Justice reigned in preschool.

Clearly, my decision to have a fourth child had derailed Phil from his former destiny of leading a normal unperturbed childhood. How could I have been so insensitive?

And there are other injustices in our house. I let someone sit in the front seat twice in a row. I don’t yell at Noah as much as I yell at Sam. I make Josh and Phil take swimming lessons at the same time. I don’t make Josh learn to ride a two-wheeler. I don’t let Sam get an ipod. I force all the boys to go to the pool. I let someone stay home from the pool. I don’t let anyone go to the pool. I wake them up too early. I let them sleep in too late. I get mad when someone says “crap.” I don’t get mad when someone says “friggin’.” I make meatloaf for dinner. I won’t allow any of them to play video games rated “M”. I let one play his piano for 15 minutes and make the other one play his cello for 20. I let Sam and Noah have their own rooms. I make Phil and Josh share. I force them to read.
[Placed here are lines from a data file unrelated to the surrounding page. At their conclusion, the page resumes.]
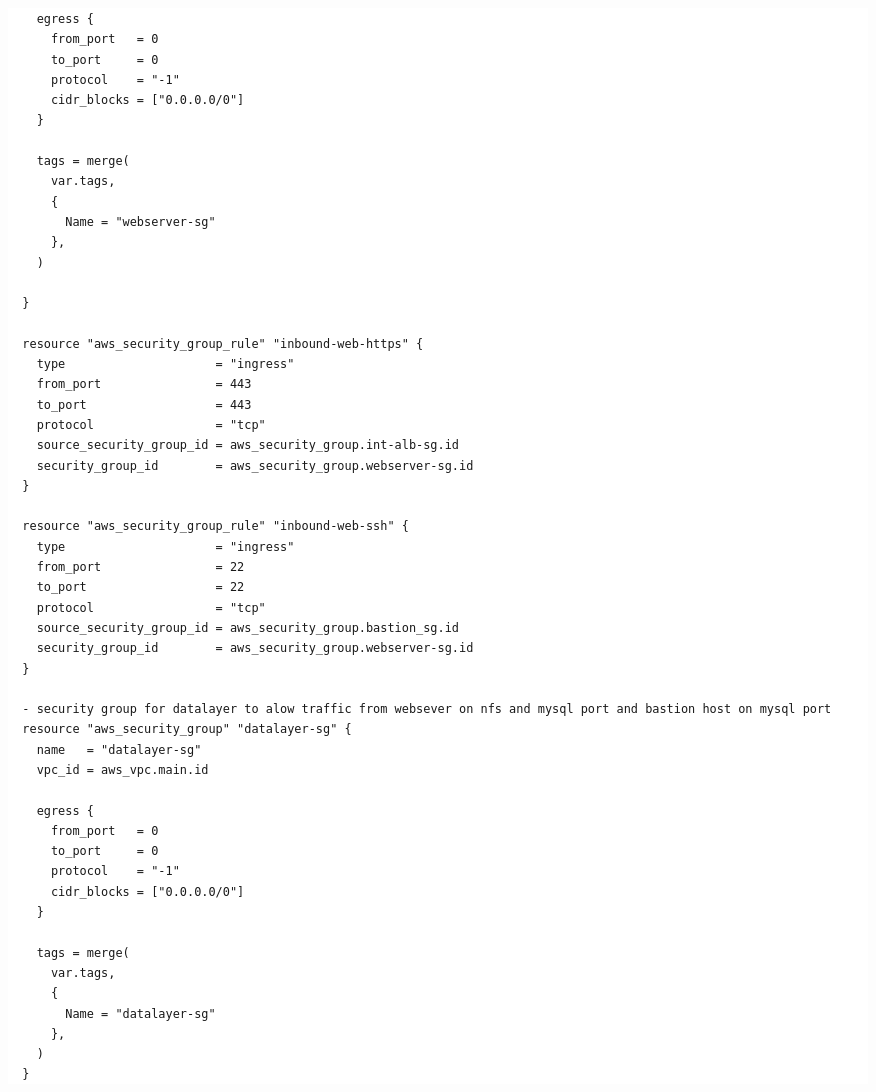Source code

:         egress {
          from_port   = 0
          to_port     = 0
          protocol    = "-1"
          cidr_blocks = ["0.0.0.0/0"]
        }
      
        tags = merge(
          var.tags,
          {
            Name = "webserver-sg"
          },
        )
      
      }
      
      resource "aws_security_group_rule" "inbound-web-https" {
        type                     = "ingress"
        from_port                = 443
        to_port                  = 443
        protocol                 = "tcp"
        source_security_group_id = aws_security_group.int-alb-sg.id
        security_group_id        = aws_security_group.webserver-sg.id
      }
      
      resource "aws_security_group_rule" "inbound-web-ssh" {
        type                     = "ingress"
        from_port                = 22
        to_port                  = 22
        protocol                 = "tcp"
        source_security_group_id = aws_security_group.bastion_sg.id
        security_group_id        = aws_security_group.webserver-sg.id
      }
      
      - security group for datalayer to alow traffic from websever on nfs and mysql port and bastion host on mysql port
      resource "aws_security_group" "datalayer-sg" {
        name   = "datalayer-sg"
        vpc_id = aws_vpc.main.id
      
        egress {
          from_port   = 0
          to_port     = 0
          protocol    = "-1"
          cidr_blocks = ["0.0.0.0/0"]
        }
      
        tags = merge(
          var.tags,
          {
            Name = "datalayer-sg"
          },
        )
      }
      
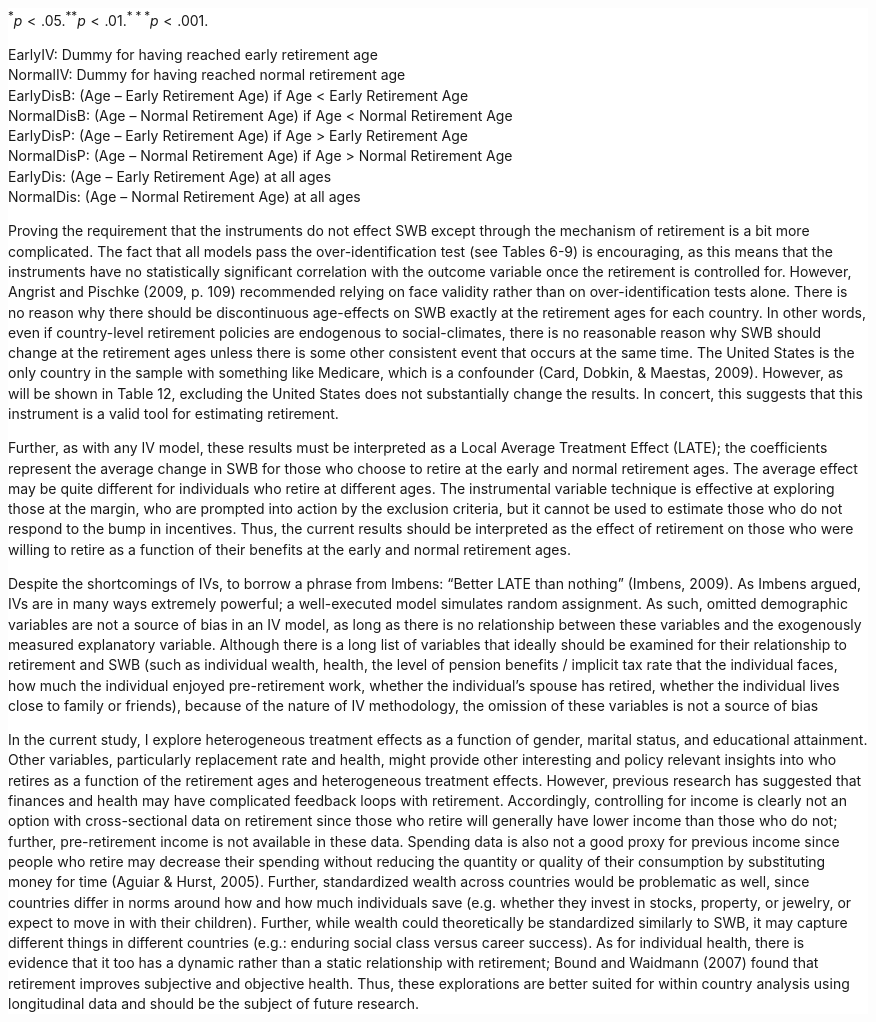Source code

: $^{*}p<.05.^{**}p<.01.^{***}p<.001.$  

EarlyIV: Dummy for having reached early retirement age   
NormalIV: Dummy for having reached normal retirement age   
EarlyDisB: (Age – Early Retirement Age) if Age $<$ Early Retirement Age   
NormalDisB: (Age – Normal Retirement Age) if Age $<$ Normal Retirement Age   
EarlyDisP: (Age – Early Retirement Age) if Age $>$ Early Retirement Age   
NormalDisP: (Age – Normal Retirement Age) if Age $>$ Normal Retirement Age   
EarlyDis: (Age – Early Retirement Age) at all ages   
NormalDis: (Age – Normal Retirement Age) at all ages  

Proving the requirement that the instruments do not effect SWB except through the mechanism of retirement is a bit more complicated. The fact that all models pass the over-identification test (see Tables 6-9) is encouraging, as this means that the instruments have no statistically significant correlation with the outcome variable once the retirement is controlled for. However, Angrist and Pischke (2009, p. 109) recommended relying on face validity rather than on over-identification tests alone. There is no reason why there should be discontinuous age-effects on SWB exactly at the retirement ages for each country. In other words, even if country-level retirement policies are endogenous to social-climates, there is no reasonable reason why SWB should change at the retirement ages unless there is some other consistent event that occurs at the same time. The United States is the only country in the sample with something like Medicare, which is a confounder (Card, Dobkin, & Maestas, 2009). However, as will be shown in Table 12, excluding the United States does not substantially change the results. In concert, this suggests that this instrument is a valid tool for estimating retirement.  

Further, as with any IV model, these results must be interpreted as a Local Average Treatment Effect (LATE); the coefficients represent the average change in SWB for those who choose to retire at the early and normal retirement ages. The average effect may be quite different for individuals who retire at different ages. The instrumental variable technique is effective at exploring those at the margin, who are prompted into action by the exclusion criteria, but it cannot be used to estimate those who do not respond to the bump in incentives. Thus, the current results should be interpreted as the effect of retirement on those who were willing to retire as a function of their benefits at the early and normal retirement ages.  

Despite the shortcomings of IVs, to borrow a phrase from Imbens: “Better LATE than nothing” (Imbens, 2009). As Imbens argued, IVs are in many ways extremely powerful; a well-executed model simulates random assignment. As such, omitted demographic variables are not a source of bias in an IV model, as long as there is no relationship between these variables and the exogenously measured explanatory variable. Although there is a long list of variables that ideally should be examined for their relationship to retirement and SWB (such as individual wealth, health, the level of pension benefits / implicit tax rate that the individual faces, how much the individual enjoyed pre-retirement work, whether the individual’s spouse has retired, whether the individual lives close to family or friends), because of the nature of IV methodology, the omission of these variables is not a source of bias  

In the current study, I explore heterogeneous treatment effects as a function of gender, marital status, and educational attainment. Other variables, particularly replacement rate and health, might provide other interesting and policy relevant insights into who retires as a function of the retirement ages and heterogeneous treatment effects. However, previous research has suggested that finances and health may have complicated feedback loops with retirement. Accordingly, controlling for income is clearly not an option with cross-sectional data on retirement since those who retire will generally have lower income than those who do not; further, pre-retirement income is not available in these data. Spending data is also not a good proxy for previous income since people who retire may decrease their spending without reducing the quantity or quality of their consumption by substituting money for time (Aguiar & Hurst, 2005). Further, standardized wealth across countries would be problematic as well, since countries differ in norms around how and how much individuals save (e.g. whether they invest in stocks, property, or jewelry, or expect to move in with their children). Further, while wealth could theoretically be standardized similarly to SWB, it may capture different things in different countries (e.g.: enduring social class versus career success). As for individual health, there is evidence that it too has a dynamic rather than a static relationship with retirement; Bound and Waidmann (2007) found that retirement improves subjective and objective health. Thus, these explorations are better suited for within country analysis using longitudinal data and should be the subject of future research.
These are serious infractions that are completely within my control to correct, yet I choose to ignore them. So maybe it really is all my fault. But that’s okay with me. Because maybe somewhere along the line they’ll learn something. Like sometimes life isn’t fair for no good reason. And it’s good to have siblings, and sharing is seldom fatal.

Oh, and Moms aren’t perfect. If my kids learn that, then maybe there is a little justice in this world after all.